→ **TASK DESCRIPTION**:
Copy, from the entries below, each line in which the string "Does" appears.

(Page images and extracted text)
=== Begin Enclosure ===
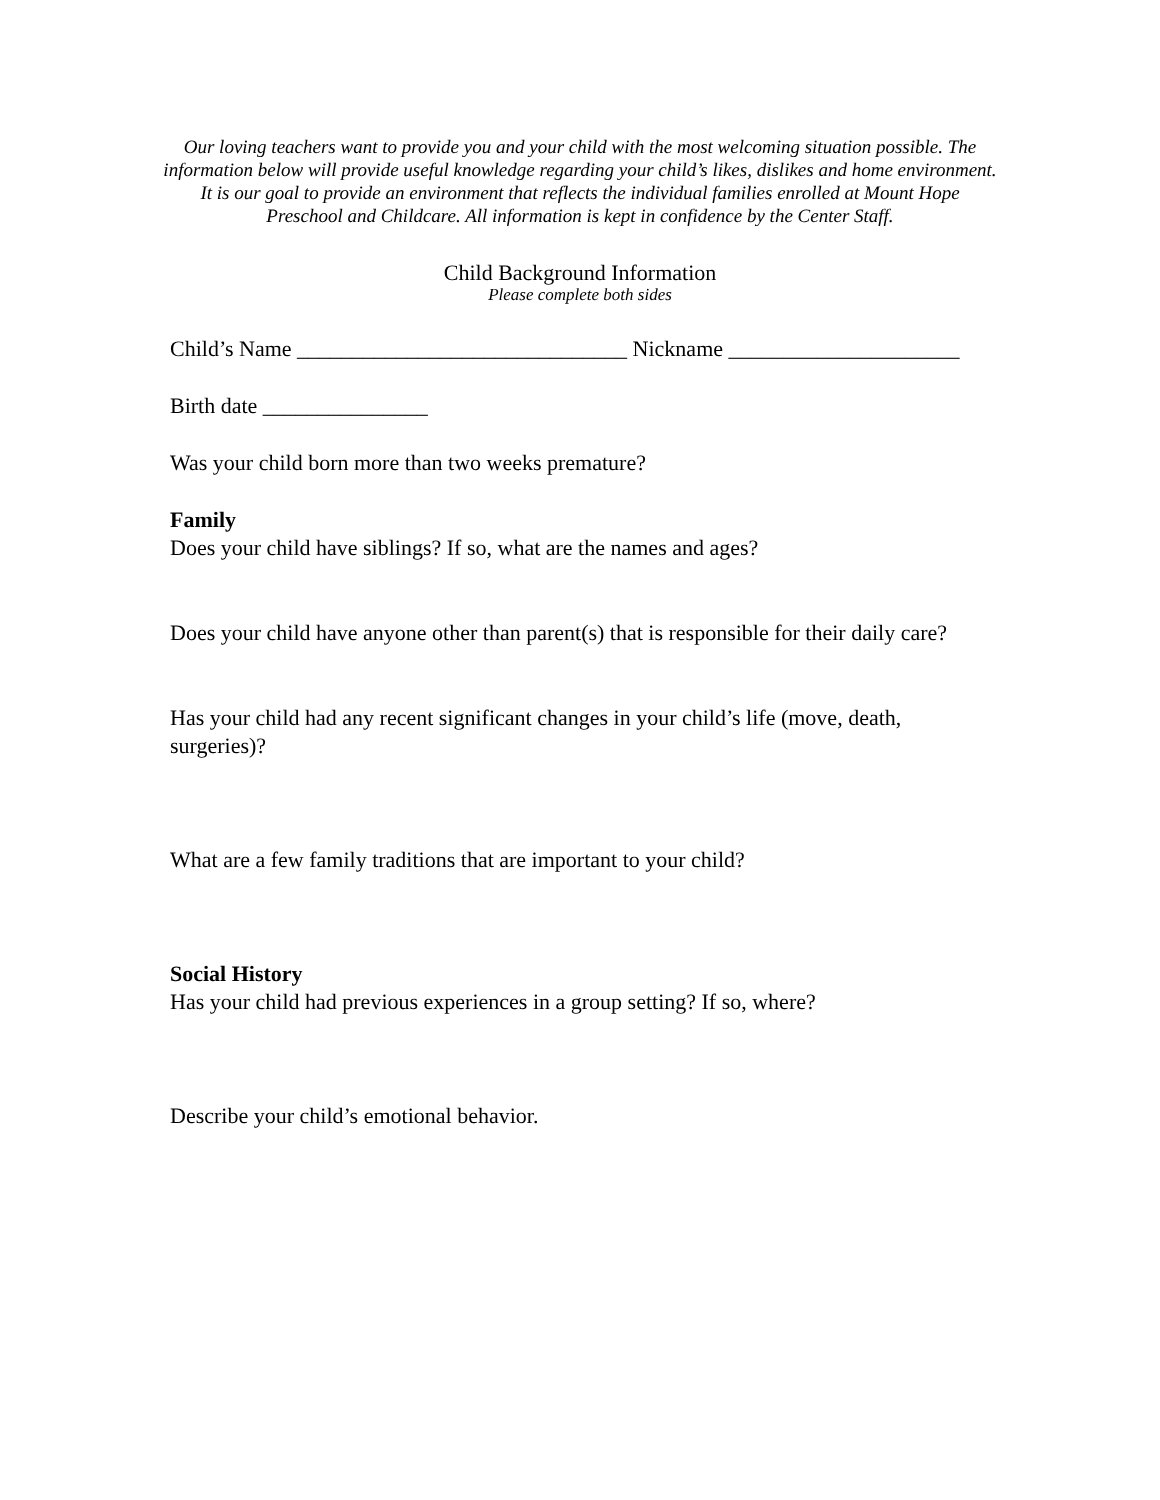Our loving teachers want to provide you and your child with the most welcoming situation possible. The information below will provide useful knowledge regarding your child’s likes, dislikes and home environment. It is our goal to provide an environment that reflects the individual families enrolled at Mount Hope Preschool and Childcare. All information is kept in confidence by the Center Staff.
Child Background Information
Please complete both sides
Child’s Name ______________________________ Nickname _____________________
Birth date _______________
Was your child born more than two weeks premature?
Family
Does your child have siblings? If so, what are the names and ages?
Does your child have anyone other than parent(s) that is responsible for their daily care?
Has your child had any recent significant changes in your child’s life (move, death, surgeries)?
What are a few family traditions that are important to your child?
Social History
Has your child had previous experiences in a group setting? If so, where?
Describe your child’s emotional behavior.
=== End Enclosure ===
→ **OUTPUT FOR THIS TASK**:
Does your child have siblings? If so, what are the names and ages?
Does your child have anyone other than parent(s) that is responsible for their daily care?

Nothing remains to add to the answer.